Story and photos by
Staff Sgt. Armando R. Limon
3rd Brigade Combat Team Public Affairs
25th Infantry Division
WAIMEA BAY — More than 80 Soldiers assigned to 3rd Squadron, 4th Cavalry Regiment, 3rd Brigade Combat Team, 25th Infantry Division, finished their 12-mile ruck march, here, from Kahuku Training Area (KTA), to complete the physical and tactical aspects of the Spur Ride, on March 9.
“The purpose of the Spur Ride essentially dates back to history where cavalry troopers on their steeds would have to earn their spurs,” said 1st Lt. Matthew Hoch, assistant operations officer assigned to 3-4th Cav. Regt.
Before a trooper could receive his spurs, he had to shave the tail of his horse, and by the time the tail grew back, the trooper would have gained confidence on his cavalry skills, Hoch said.
“It was a rite of passage that you had to prove your worth, prove your cavalry knowledge, to earn your spurs,” he said. “The tradition continues today with the use of HUMVEES and other combat vehicles.”
Out of 141 Soldiers who attempted to meet the prerequisites, only 85 met the standards to participate in the historically important Spur Ride, he said.
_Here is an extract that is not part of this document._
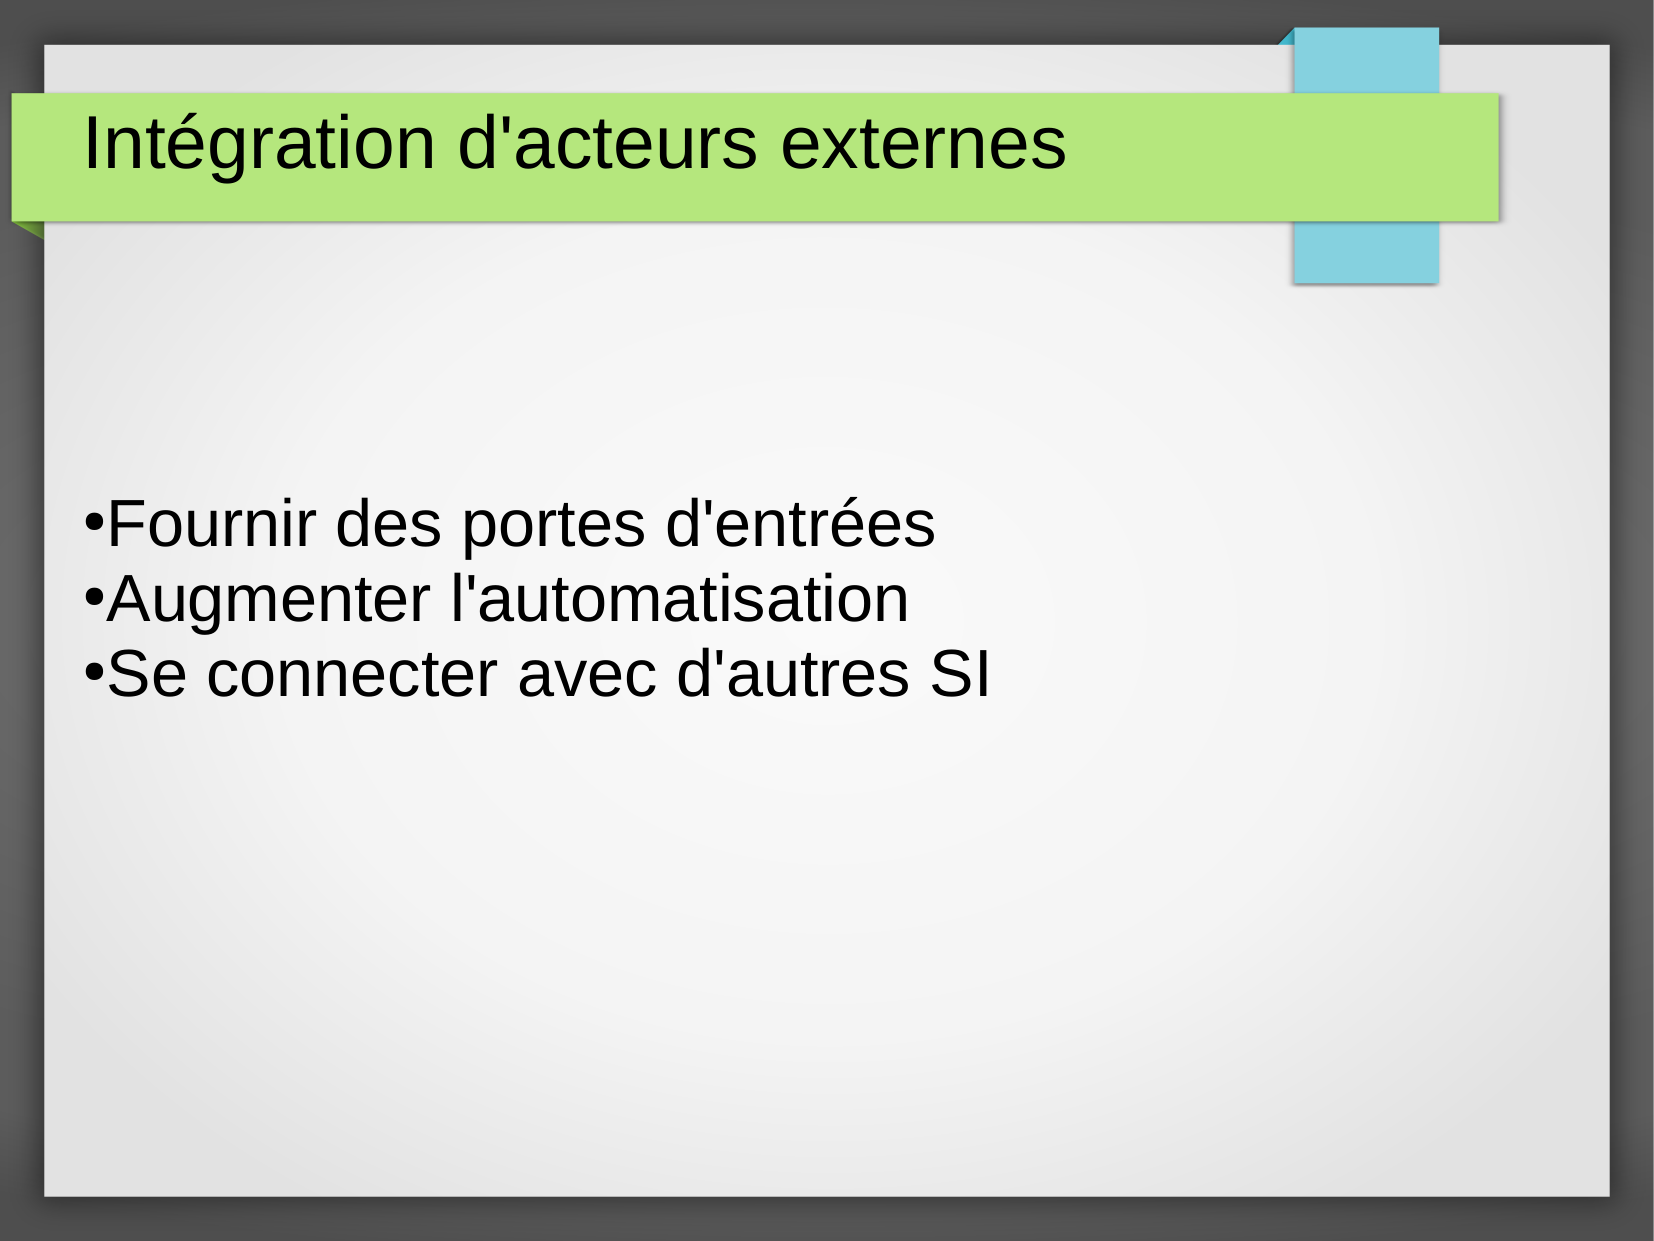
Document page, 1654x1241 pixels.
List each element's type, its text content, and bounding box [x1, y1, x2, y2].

picture [0, 0, 1654, 1241]
subtitle Fournir des portes d'entrées Augmenter l'automatisation Se connecter avec d'autres SI [82, 49, 1571, 1010]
The Soldiers represented each troop within the squadron, and those who participated comprised seven teams of 11 or 12 Soldiers.
The Soldiers completed a 25-question written exam covering everything from basic reconnaissance tasks to history of the squadron, and then performed a layout on their gear before leaving for East Range to complete 12 obstacles.
After completing the obstacles, a CH-47 Chinook transported the Soldiers from East Range to KTA to perform seven execution lanes, which took 90 minutes each to complete.
During the execution lanes, Staff Sgt. Jonathan Guerra, a native of Rosenberg, Texas, and a section sergeant assigned to Apache Troop, 3-4th Cav. Regt., found that as a seasoned and experienced noncommissioned officer he had to avoid taking charge too much.
“I allowed the lower enlisted Soldiers to learn and build,” Guerra said. “I kind of stayed back, but not too far, so I could see how they were doing things. I wanted to step in, but overall, I think my team did well.”
One task that Guerra had to take on was keeping a bright pink giraffe safe during the Spur Ride.
“My fellow NCOs in my platoon who are spur holders had me take care of it,” he said, “so it was my battle buddy that went everywhere I went. It’s my motivational item to finish with me.”
For 2nd Lt. Lisa Gallardo, a native of San Antonio, Texas, and maintenance control officer and maintenance platoon leader, Dakota Troop, 3-4th Cav. Regt., she was glad to be given the opportunity to be part of the Spur Ride.
“I learned a lot during the Spur Ride,” Gallardo said. “I’m a logistician ordnance officer, and Dakota Troop supports all of the combat line troops, and I got to see the other side of the coin.”
She said she wasn’t used to seeing the difficulties cavalry scouts and infantrymen faced on a regular basis.
“It certainly was fun,” she said. “I think that more Soldiers that aren’t combat arms, if they’re in a cavalry squadron, they should do a Spur Ride. It’ll change your mindset.”